Les singes ont-ils traversé l'Atlantique quatre fois en radeau ?
Il y a quelques années, j'ai publié un article dans Evolution News intitulé « Rafting Stormy Waters » (Bechly 2018), qui discutait des différents événements hautement invraisemblables de dispersion océanique avec des radeaux de végétation pour expliquer les schémas biogéographiques des animaux vivants. Cela inclut la dispersion des singes de l’Afrique vers l’Amérique du Sud, ce qui impliquait un voyage de 60 jours de 1 400 km à travers l’océan Atlantique du début de l’Éocène (Gabbatiss 2016).
Aujourd’hui, une nouvelle découverte de fossiles a aggravé ce problème. Marivaux et coll. (2023) décrivent dans la revue PNAS un nouveau genre de primates du Paléogène de l'Amazonie occidentale et fournissent une nouvelle analyse phylogénétique des premiers singes néotropicaux fossiles. Cette étude phylogénétique montre que trois genres de singes fossiles, tous connus par leurs dents fossiles du début de l'Oligocène d'Amérique du Sud, ne sont pas apparentés aux singes vivants du Nouveau Monde (Platyrrhini), mais sont nichés respectivement dans trois clades africains distincts : Ashaninkacebus est niché dans le clade des Eosimiidae (Marivaux et al. 2023), Perupithecus est niché dans le clade des Oligopithecidae (Bond et al. 2015) et Ucayalipithecus est niché dans le clade des Parapithecidae (Seiffert et al. 2020). Cela implique trois événements indépendants de colonisation éocène de l'Amérique du Sud par rafting depuis l'Afrique, en plus de la dispersion des singes platyrrhines et en plus de la dispersion des rongeurs caviomorphes.

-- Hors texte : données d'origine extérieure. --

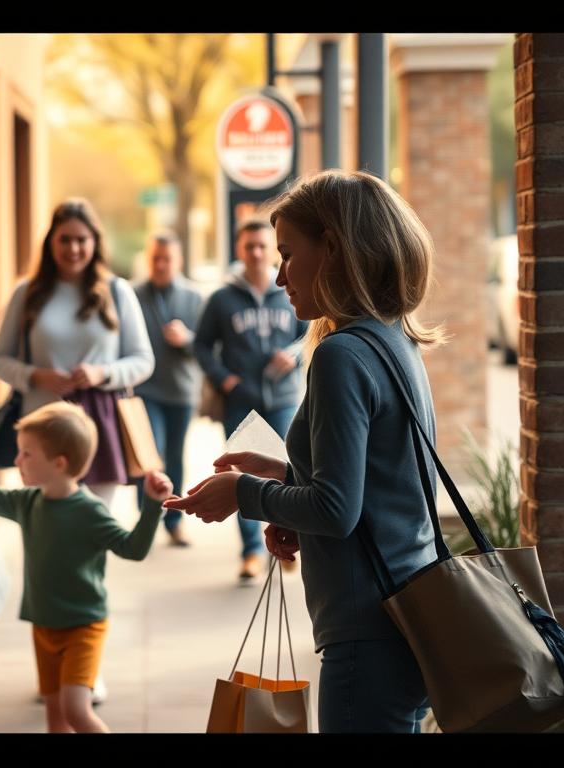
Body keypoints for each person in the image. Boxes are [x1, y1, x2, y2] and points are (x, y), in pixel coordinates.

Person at [164, 169, 444, 733]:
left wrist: (243, 493)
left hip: (366, 636)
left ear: (333, 249)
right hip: (409, 617)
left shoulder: (342, 354)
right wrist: (286, 477)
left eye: (289, 255)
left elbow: (337, 511)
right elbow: (380, 481)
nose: (279, 275)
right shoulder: (390, 337)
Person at [0, 401, 173, 733]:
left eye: (26, 454)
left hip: (84, 627)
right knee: (56, 718)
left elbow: (133, 548)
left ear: (59, 463)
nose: (17, 460)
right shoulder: (28, 502)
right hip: (44, 625)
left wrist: (152, 506)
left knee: (75, 710)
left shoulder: (90, 512)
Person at [0, 197, 154, 515]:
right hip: (41, 433)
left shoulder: (117, 292)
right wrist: (36, 376)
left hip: (100, 429)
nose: (73, 248)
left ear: (95, 242)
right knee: (44, 527)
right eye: (65, 239)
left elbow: (143, 360)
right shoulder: (26, 293)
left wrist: (102, 373)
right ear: (51, 241)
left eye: (81, 239)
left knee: (95, 526)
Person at [192, 219, 309, 580]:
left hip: (284, 397)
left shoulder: (289, 289)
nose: (256, 253)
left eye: (262, 246)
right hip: (240, 400)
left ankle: (288, 539)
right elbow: (201, 345)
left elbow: (310, 335)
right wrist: (224, 379)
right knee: (240, 473)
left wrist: (294, 356)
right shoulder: (222, 298)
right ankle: (251, 552)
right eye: (249, 247)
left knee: (290, 470)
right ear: (239, 250)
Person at [131, 230, 205, 547]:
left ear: (179, 261)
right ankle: (146, 520)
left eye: (167, 259)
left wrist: (187, 339)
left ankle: (174, 521)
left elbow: (207, 348)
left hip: (182, 392)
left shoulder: (194, 298)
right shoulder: (132, 295)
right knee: (150, 457)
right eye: (155, 258)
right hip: (145, 392)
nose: (161, 265)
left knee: (175, 457)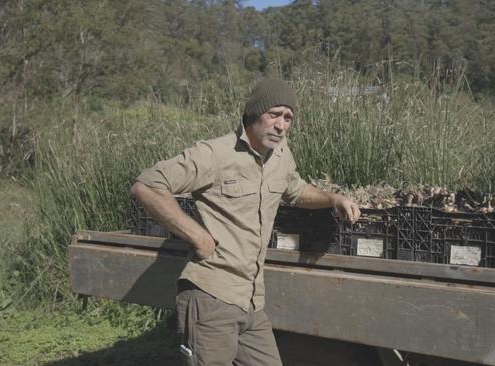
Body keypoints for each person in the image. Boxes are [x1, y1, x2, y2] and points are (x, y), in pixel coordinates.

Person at [130, 78, 361, 366]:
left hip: (252, 301)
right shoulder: (216, 153)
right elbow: (148, 186)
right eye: (274, 114)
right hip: (212, 297)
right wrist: (198, 237)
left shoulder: (280, 155)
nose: (281, 125)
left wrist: (333, 199)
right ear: (254, 114)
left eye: (288, 118)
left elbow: (296, 189)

Des populations viables de singes ont-elles réellement traversé avec succès quatre fois l’océan Atlantique, de l’Afrique à l’Amérique du Sud ? Sérieusement? Un tel événement est déjà exagéré, mais quatre fois, c'est plus que ridicule. Si de tels événements se produisaient si souvent avec des passagers improbables comme des singes, pourquoi ne trouvons-nous pas beaucoup plus de cas de relations néotropiques-afrotropiques similaires chez des candidats beaucoup plus probables tels que des reptiles ou des insectes, qui pourraient bien plus facilement survivre sur de longs radeaux transocéaniques ? Sans parler du simple fait que dans toute l'histoire de la navigation humaine, nous n'avons jamais observé de vertébrés rafting au milieu de l'océan et n'avons observé des événements de dispersion rafting que dans le cas d'îles relativement proches et même là uniquement avec des reptiles. Longrich (2021) a qualifié cela de « traversée océanique incroyable » qui « bat les probabilités qui font que les loteries Powerball semblent être une valeur sûre ». Quelque chose ne va clairement pas ici, et je veux dire, très loin. Mais la biologie évolutionniste a une solution facile qui a été explicitée par le lauréat du prix Nobel George Wald (1954) :
Avec autant de temps, le [presque] « impossible » devient possible, le « possible » devient probable et le « probable » devient pratiquement « certain ».
Il n’est pas nécessaire d’être un sceptique de Darwin pour reconnaître que cela ne constitue guère une bonne science, comme le montre, par exemple, cet article hautement recommandé de Lu (2021) du point de vue de l’IA. Le temps n’est pas le héros de l’intrigue lorsque les improbabilités réelles et les ressources probabilistes sont ignorées ou occultées par un récit fantaisiste selon le dogme tacite de la biologie évolutionniste : cela a dû être possible parce que cela s’est produit. Après tout, à Dieu ne plaise si nous devions considérer des explications au-delà des mécanismes naturalistes aveugles.